2012, Oil on Canvas 24" x 36"
Joe and Katie / Vulture and Coyote
The quote "My Life Didn't Turn Out The Way I Expected" is said by Roy after meeting Iris for lunch after not seeing her for 17 years, this print measures 11"x 17". A letterpress edition of 20, with 2 Artists Proofs. The Natural is far and away my favorite baseball film. I feel this quote can pertain to any persons life. It can be seen as a positive or negative statement.Note: Each print has unique ink application so mild variations are to be expected from this image. $99
The second print is larger measuring 15.75 x 19.75". "My Dad Wanted Me To Be A Baseball Player" comes from an interaction between Pop Fischer and Roy, after Pop says, My Mother wanted me to be a farmer". 20 regular edition prints and 2 artist Proofs. Note: Each print has unique ink application so mild variations are to be expected from this image. $99
© 2009 • 36 by 30 inches • oil on Masonite board
An image of an aged Joe Jackson about to crack an egg on a burner that is far too hot. 8 pieces of bacon are nailed to the wall representing the 8 White Sox to gamble on the 1919 Series. The fly's that buzz around the rotting meat represent the gamblers and owners, who promised the players a $20,000 payday but only delivered $5000. Outside the window is Katie Jackson, her world turned upside down with her and her husbands livelihood taken away.

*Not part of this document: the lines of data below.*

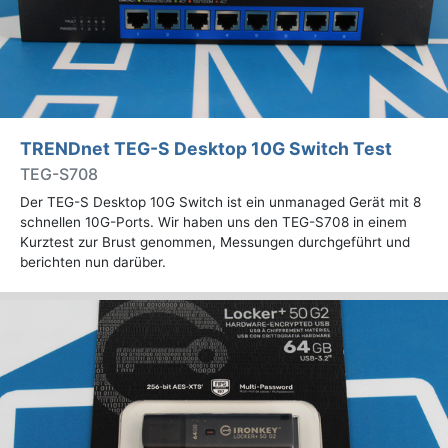
TRENDnet TEG-S Desktop 10G Switch Test
TEG-S708
Der TEG-S Desktop 10G Switch ist ein unmanaged Gerät mit 8
schnellen 10G-Ports. Wir haben uns den TEG-S708 in einem
Kurztest zur Brust genommen, Messungen durchgeführt und
berichten nun darüber.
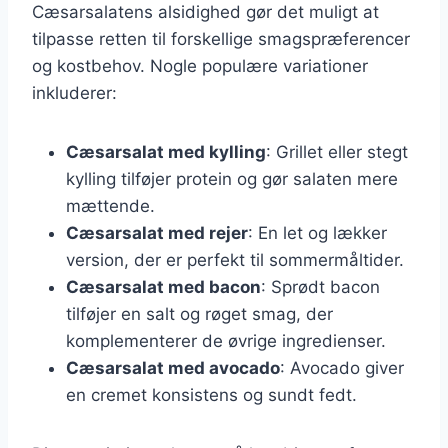
Cæsarsalatens alsidighed gør det muligt at
tilpasse retten til forskellige smagspræferencer
og kostbehov. Nogle populære variationer
inkluderer:
Cæsarsalat med kylling
: Grillet eller stegt
kylling tilføjer protein og gør salaten mere
mættende.
Cæsarsalat med rejer
: En let og lækker
version, der er perfekt til sommermåltider.
Cæsarsalat med bacon
: Sprødt bacon
tilføjer en salt og røget smag, der
komplementerer de øvrige ingredienser.
Cæsarsalat med avocado
: Avocado giver
en cremet konsistens og sundt fedt.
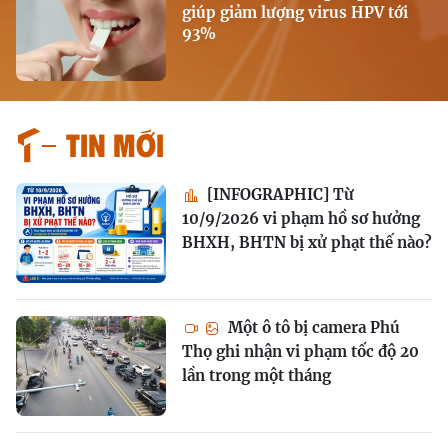
giúp giảm lượng virus HPV tới
93%
Tin mới
[INFOGRAPHIC] Từ
10/9/2026 vi phạm hồ sơ hưởng
BHXH, BHTN bị xử phạt thế nào?
Một ô tô bị camera Phú
Thọ ghi nhận vi phạm tốc độ 20
lần trong một tháng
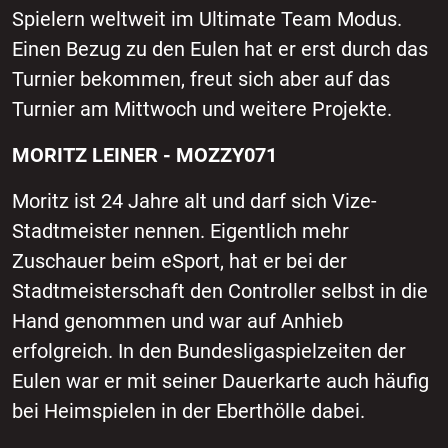
Spielern weltweit im Ultimate Team Modus.
Einen Bezug zu den Eulen hat er erst durch das
Turnier bekommen, freut sich aber auf das
Turnier am Mittwoch und weitere Projekte.
MORITZ LEINER - MOZZY071
Moritz ist 24 Jahre alt und darf sich Vize-
Stadtmeister nennen. Eigentlich mehr
Zuschauer beim eSport, hat er bei der
Stadtmeisterschaft den Controller selbst in die
Hand genommen und war auf Anhieb
erfolgreich. In den Bundesligaspielzeiten der
Eulen war er mit seiner Dauerkarte auch häufig
bei Heimspielen in der Eberthölle dabei.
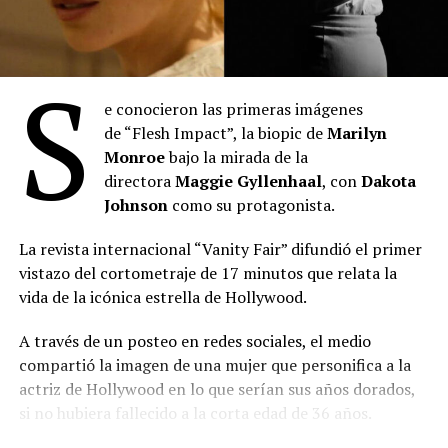
S
e conocieron las primeras imágenes
de “Flesh Impact”, la biopic de
Marilyn
“Toy Story 5”
: Se posicionó en el primer lugar del
Monroe
bajo la mirada de la
mes con 2.027.345 espectadores durante julio. La
directora
Maggie Gyllenhaal
, con
Dakota
película de Disney-Pixar acumula 3.613.307
Johnson
como su protagonista.
entradas desde su estreno el 18 de junio,
manteniéndose como el título más visto en lo que
La revista internacional “Vanity Fair” difundió el primer
va del año. Lideró el ranking semanal todo el mes
vistazo del cortometraje de 17 minutos que relata la
hasta el estreno de “Spider-Man: Un nuevo día”. Es
vida de la icónica estrella de Hollywood.
la película más taquillera de 2026.
“Minions & Monstruos”
: Se ubicó en el segundo
A través de un posteo en redes sociales, el medio
puesto con 989.908 entradas vendidas durante sus
compartió la imagen de una mujer que personifica a la
primeras semanas en cartel tras estrenarse el 2 de
actriz de Hollywood en lo que serían sus años dorados,
julio. Quedó lejos de la marca de sus predecesoras
si no hubiera fallecido a la corta edad de 36 años.
de la franquicia más exitosa en Argentina, que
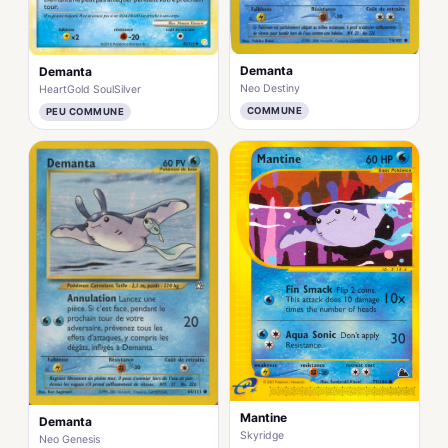
Demanta
Demanta
Neo Destiny
HeartGold SoulSilver
COMMUNE
PEU COMMUNE
Mantine
Demanta
Skyridge
Neo Genesis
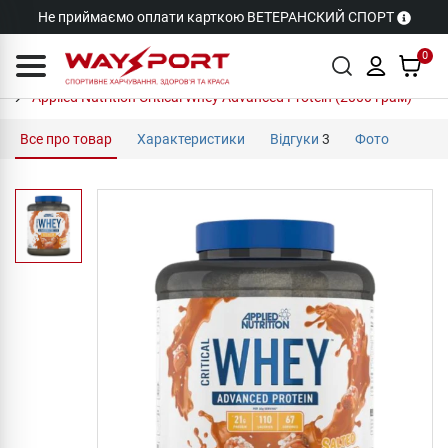
Не приймаємо оплати карткою ВЕТЕРАНСКИЙ СПОРТ
0
Applied Nutrition Critical Whey Advanced Protein (2000 грам)
Все про товар
Характеристики
Відгуки
3
Фото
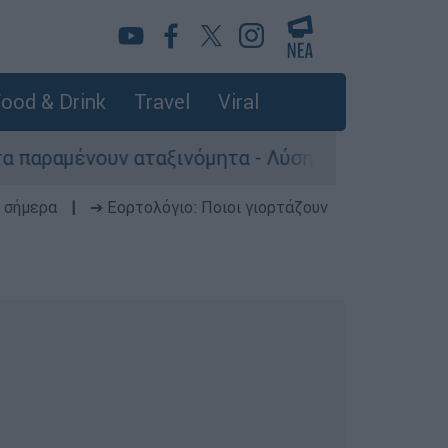
ood & Drink
Travel
Viral
ν αταξινόμητα - Λύση αναζητά το υπουργείο
 σήμερα
|
➔ Εορτολόγιο: Ποιοι γιορτάζουν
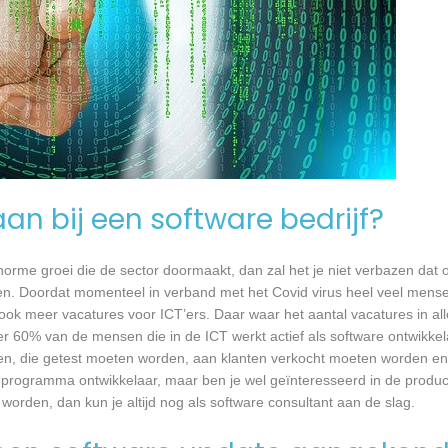
an bij een software bedrijf?
 enorme groei die de sector doormaakt, dan zal het je niet verbazen dat
en. Doordat momenteel in verband met het Covid virus heel veel mense
ook meer vacatures voor ICT’ers. Daar waar het aantal vacatures in a
eer 60% van de mensen die in de ICT werkt actief als software ontwikkel
n, die getest moeten worden, aan klanten verkocht moeten worden en t
 programma ontwikkelaar, maar ben je wel geïnteresseerd in de produc
orden, dan kun je altijd nog als software consultant aan de slag.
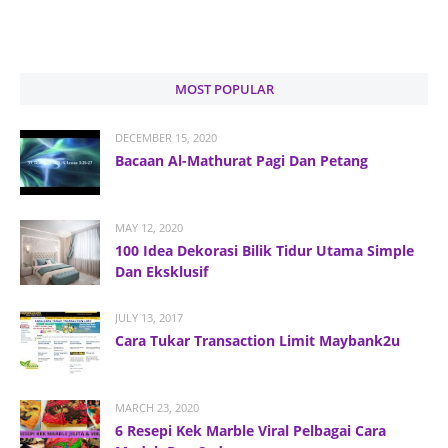
MOST POPULAR
DECEMBER 15, 2020
Bacaan Al-Mathurat Pagi Dan Petang
MAY 12, 2020
100 Idea Dekorasi Bilik Tidur Utama Simple
Dan Eksklusif
JULY 13, 2017
Cara Tukar Transaction Limit Maybank2u
MARCH 23, 2020
6 Resepi Kek Marble Viral Pelbagai Cara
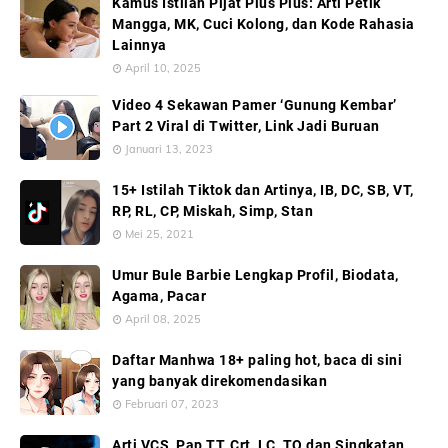
Kamus Istilah Pijat Plus Plus: Arti Petik
Mangga, MK, Cuci Kolong, dan Kode Rahasia
Lainnya
April 10, 2025
Video 4 Sekawan Pamer ‘Gunung Kembar’
Part 2 Viral di Twitter, Link Jadi Buruan
Januari 13, 2023
15+ Istilah Tiktok dan Artinya, IB, DC, SB, VT,
RP, RL, CP, Miskah, Simp, Stan
Mei 25, 2021
Umur Bule Barbie Lengkap Profil, Biodata,
Agama, Pacar
April 08, 2025
Daftar Manhwa 18+ paling hot, baca di sini
yang banyak direkomendasikan
Februari 07, 2023
Arti VCS, Pap TT, Crt, LC, TO dan Singkatan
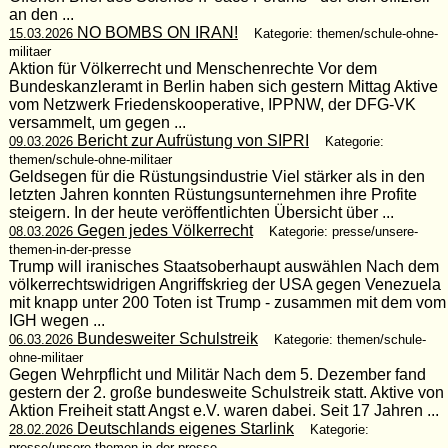
an den ...
NO BOMBS ON IRAN!
15.03.2026
Kategorie: themen/schule-ohne-
militaer
Aktion für Völkerrecht und Menschenrechte Vor dem
Bundeskanzleramt in Berlin haben sich gestern Mittag Aktive
vom Netzwerk Friedenskooperative, IPPNW, der DFG-VK
versammelt, um gegen ...
Bericht zur Aufrüstung von SIPRI
09.03.2026
Kategorie:
themen/schule-ohne-militaer
Geldsegen für die Rüstungsindustrie Viel stärker als in den
letzten Jahren konnten Rüstungsunternehmen ihre Profite
steigern. In der heute veröffentlichten Übersicht über ...
Gegen jedes Völkerrecht
08.03.2026
Kategorie: presse/unsere-
themen-in-der-presse
Trump will iranisches Staatsoberhaupt auswählen Nach dem
völkerrechtswidrigen Angriffskrieg der USA gegen Venezuela
mit knapp unter 200 Toten ist Trump - zusammen mit dem vom
IGH wegen ...
Bundesweiter Schulstreik
06.03.2026
Kategorie: themen/schule-
ohne-militaer
Gegen Wehrpflicht und Militär Nach dem 5. Dezember fand
gestern der 2. große bundesweite Schulstreik statt. Aktive von
Aktion Freiheit statt Angst e.V. waren dabei. Seit 17 Jahren ...
Deutschlands eigenes Starlink
28.02.2026
Kategorie:
presse/unsere-themen-in-der-presse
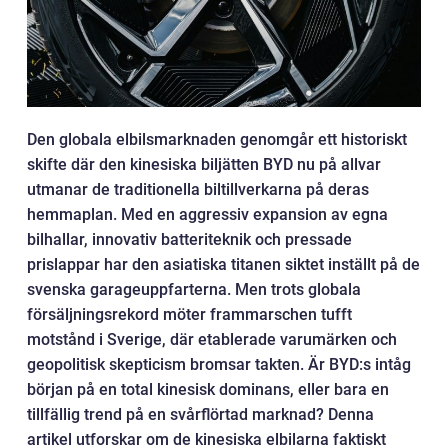
Den globala elbilsmarknaden genomgår ett historiskt
skifte där den kinesiska biljätten BYD nu på allvar
utmanar de traditionella biltillverkarna på deras
hemmaplan. Med en aggressiv expansion av egna
bilhallar, innovativ batteriteknik och pressade
prislappar har den asiatiska titanen siktet inställt på de
svenska garageuppfarterna. Men trots globala
försäljningsrekord möter frammarschen tufft
motstånd i Sverige, där etablerade varumärken och
geopolitisk skepticism bromsar takten. Är BYD:s intåg
början på en total kinesisk dominans, eller bara en
tillfällig trend på en svårflörtad marknad? Denna
artikel utforskar om de kinesiska elbilarna faktiskt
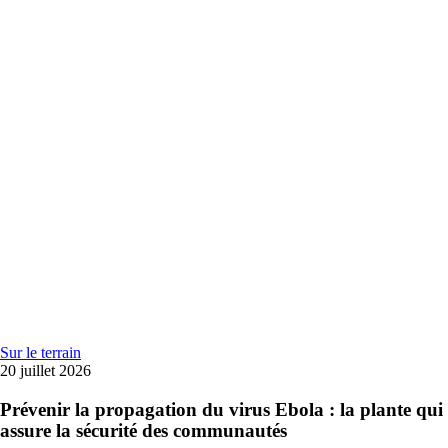
Sur le terrain
20 juillet 2026
Prévenir la propagation du virus Ebola : la plante qui
assure la sécurité des communautés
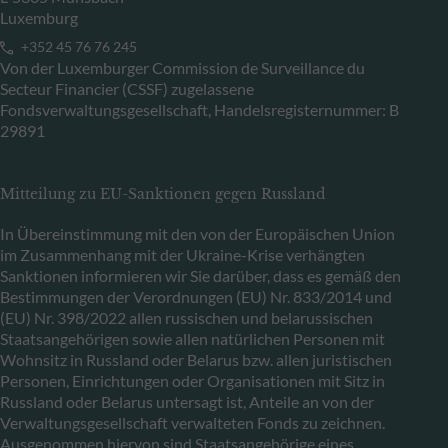
Luxemburg
+352 45 76 76 245
Von der Luxemburger Commission de Surveillance du
Secteur Financier (CSSF) zugelassene
Fondsverwaltungsgesellschaft, Handelsregisternummer: B
29891
Mitteilung zu EU-Sanktionen gegen Russland
In Übereinstimmung mit den von der Europäischen Union
im Zusammenhang mit der Ukraine-Krise verhängten
Sanktionen informieren wir Sie darüber, dass es gemäß den
Bestimmungen der Verordnungen (EU) Nr. 833/2014 und
(EU) Nr. 398/2022 allen russischen und belarussischen
Staatsangehörigen sowie allen natürlichen Personen mit
Wohnsitz in Russland oder Belarus bzw. allen juristischen
Personen, Einrichtungen oder Organisationen mit Sitz in
Russland oder Belarus untersagt ist, Anteile an von der
Verwaltungsgesellschaft verwalteten Fonds zu zeichnen.
Ausgenommen hiervon sind Staatsangehörige eines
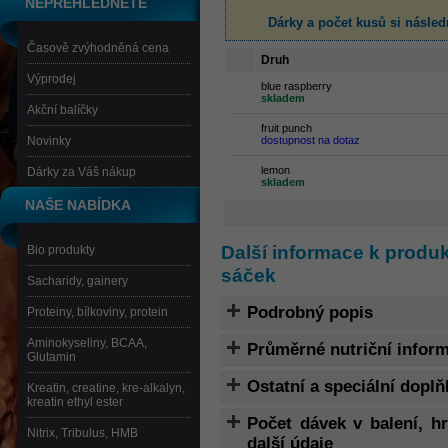
NEPŘEHLÉDNĚTE
Dárky a počet kusů
si násled
Časově zvýhodněná cena
Druh
Výprodej
blue raspberry
skladem
Akční balíčky
fruit punch
Novinky
dostupnost na dotaz
lemon
Dárky za Váš nákup
skladem
NAŠE NABÍDKA
Další informace k produ
Bio produkty
sáček
Sacharidy, gainery
Podrobný popis
Proteiny, bílkoviny, protein
Aminokyseliny, BCAA,
Průměrné nutriční infor
Glutamin
Ostatní a speciální doplň
Kreatin, creatine, kre-alkalyn,
kreatin ethyl ester
Počet dávek v balení, 
Nitrix, Tribulus, HMB
další údaje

© 2007 • 48 by 48 inches • oil, plastic flies on canvas
Charles "Old Hoss" Radbourn normally was known as one of the most dominant 19th century hurlers, but he gained notoriety of another sort. During a Boston/New York team photograph in 1886, he became the first public figure to be photographed extending his middle digit to the camera.
2013, Oil On Canvas 24"x 30"
Mordecai Centennial Brown lost two fingers on his right hand due to a farm-machinery accident in his youth. He eventually acquired his nickname Three Finger Brown as a result. Overcoming this handicap and turning it to his advantage, he became one of the elite pitchers of his era. This painting shows a pair of severed fingers in a pool of blood.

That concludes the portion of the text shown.